Zindars was out on the dunes that overcast October day to understand just how much sand had eroded from that beach. Any forthcoming federal beach renourishment projects will need to add the right amount of sand, not too much, not too little, she said: “Because it’s all about storm protection.”
Zindars was the only female scientist on site that day on Folly Beach. Working for the Corps, that’s nothing new.
The Army Corps of Engineers has a diversity issue.
The ratio of women to men who work at the 200-year-old military division has stagnated for over a decade. The percentage of women in the service has remained at 32 percent since 2010, according to a 2021 report by the U.S. Government Accountability Office. The percentage of Black women has dropped during that same period.
At the Charleston office, things are slightly better. Women make up about 37 percent of the staff. More than a third of all supervisors, who manage the office’s 250 employees, are women.
The Post and Courier spoke with three Army Corps scientists, all at different career stages, to better understand the problems that underlie the division’s gender imbalance.
Whether early in their career or nearing retirement, women at the Charleston office of the Corps are frustrated.
Getting women in the door
Carole Works is the first female chief of the engineering division at the Charleston office. She sees inspiration as key to recruiting more women into this line of work. And she thinks it all needs to start much earlier than college.
“We’re going to Ashley Hall again (this year), and the last time we went there, we met with 11th and 12th graders, and their minds were already made up,” Works said in late January. “We were not convincing them in a one-hour visit about how cool engineering is.”
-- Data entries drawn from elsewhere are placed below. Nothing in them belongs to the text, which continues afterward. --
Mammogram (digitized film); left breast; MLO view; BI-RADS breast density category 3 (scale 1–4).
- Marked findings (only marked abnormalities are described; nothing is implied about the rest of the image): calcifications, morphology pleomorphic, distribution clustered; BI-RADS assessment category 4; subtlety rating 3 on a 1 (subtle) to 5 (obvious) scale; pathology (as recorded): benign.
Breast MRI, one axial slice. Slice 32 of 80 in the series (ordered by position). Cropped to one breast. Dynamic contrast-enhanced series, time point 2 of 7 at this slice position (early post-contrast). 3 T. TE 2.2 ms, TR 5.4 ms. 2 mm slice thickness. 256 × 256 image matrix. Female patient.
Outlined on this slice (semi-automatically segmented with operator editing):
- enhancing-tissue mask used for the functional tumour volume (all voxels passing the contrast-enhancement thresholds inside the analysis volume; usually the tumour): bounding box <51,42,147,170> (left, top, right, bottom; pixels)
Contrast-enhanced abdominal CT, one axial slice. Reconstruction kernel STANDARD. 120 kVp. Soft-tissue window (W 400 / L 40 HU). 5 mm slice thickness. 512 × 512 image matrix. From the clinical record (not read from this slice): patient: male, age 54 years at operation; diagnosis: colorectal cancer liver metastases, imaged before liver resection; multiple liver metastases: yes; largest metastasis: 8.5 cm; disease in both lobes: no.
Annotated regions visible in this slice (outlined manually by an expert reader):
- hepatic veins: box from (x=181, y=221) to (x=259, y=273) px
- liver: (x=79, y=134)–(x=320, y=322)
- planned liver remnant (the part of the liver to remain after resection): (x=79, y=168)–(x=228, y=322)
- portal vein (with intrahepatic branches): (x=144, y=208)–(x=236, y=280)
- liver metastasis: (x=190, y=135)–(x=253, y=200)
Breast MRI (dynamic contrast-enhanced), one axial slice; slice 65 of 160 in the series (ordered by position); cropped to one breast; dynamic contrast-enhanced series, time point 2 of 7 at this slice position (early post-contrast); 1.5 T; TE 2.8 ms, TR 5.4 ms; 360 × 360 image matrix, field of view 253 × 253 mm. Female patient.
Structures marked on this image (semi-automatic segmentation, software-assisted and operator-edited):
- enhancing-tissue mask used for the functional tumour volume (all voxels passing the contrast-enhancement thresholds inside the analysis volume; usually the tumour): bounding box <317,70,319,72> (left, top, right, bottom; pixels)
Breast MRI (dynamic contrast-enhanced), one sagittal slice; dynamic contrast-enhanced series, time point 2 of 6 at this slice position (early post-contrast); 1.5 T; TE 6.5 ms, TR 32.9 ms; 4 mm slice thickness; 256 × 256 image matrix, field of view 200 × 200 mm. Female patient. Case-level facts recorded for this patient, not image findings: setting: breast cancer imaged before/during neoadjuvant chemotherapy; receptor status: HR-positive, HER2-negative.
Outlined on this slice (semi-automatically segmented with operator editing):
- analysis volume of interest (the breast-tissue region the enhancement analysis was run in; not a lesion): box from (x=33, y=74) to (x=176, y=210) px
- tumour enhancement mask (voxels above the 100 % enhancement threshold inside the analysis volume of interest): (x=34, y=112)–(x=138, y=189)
On Feb. 23, the Corps hosted another engineering recruitment event at the all-girls school in Charleston. It coincided with “Introduce a Girl to Engineering Day” and, this time, the Corps targeted younger students: seventh and eighth graders.
New research confirms Works’ hunch. Reaching kids when they’re young is the best way to dispel culturally ingrained stereotypes. One study found that kids as young as 6 begin to believe false stereotypes that boys are more interested in STEM than girls. STEM is a popular catch-all term for science, technology, engineering and math fields.
Stereotypes alone can’t explain a century of gender imbalance within America’s oldest institution devoted to engineering, which employs 35,000 people nationwide and abroad.
The Corps has trouble recruiting female engineering majors from local universities with engineering programs, including The Citadel. Over the past few years, women from the Charleston office have visited local K-12 schools to try to inspire girls about the work that the Corps does.
“When we put out new intern positions, it’s certainly not 50/50 ... women to men,” said Works. “For every two guys that apply, there’s been one girl.”
Private engineering firms can offer starting salaries more than twice the amount the federal government can offer to new hires with engineering degrees.
“For the poor kids coming out of school, they look at what I can offer, and they’re like, ‘Are you kidding me?’” Works said. “That’s absolutely our biggest problem but, as the federal government, I don’t see that changing any time soon.”
Works said that the Corps is significantly more diverse now than when she started working there in 2012. “The Corps does a great job at promoting women ... once they’re here,” she said.
As the top engineer at the branch, recruiting women is her biggest frustration.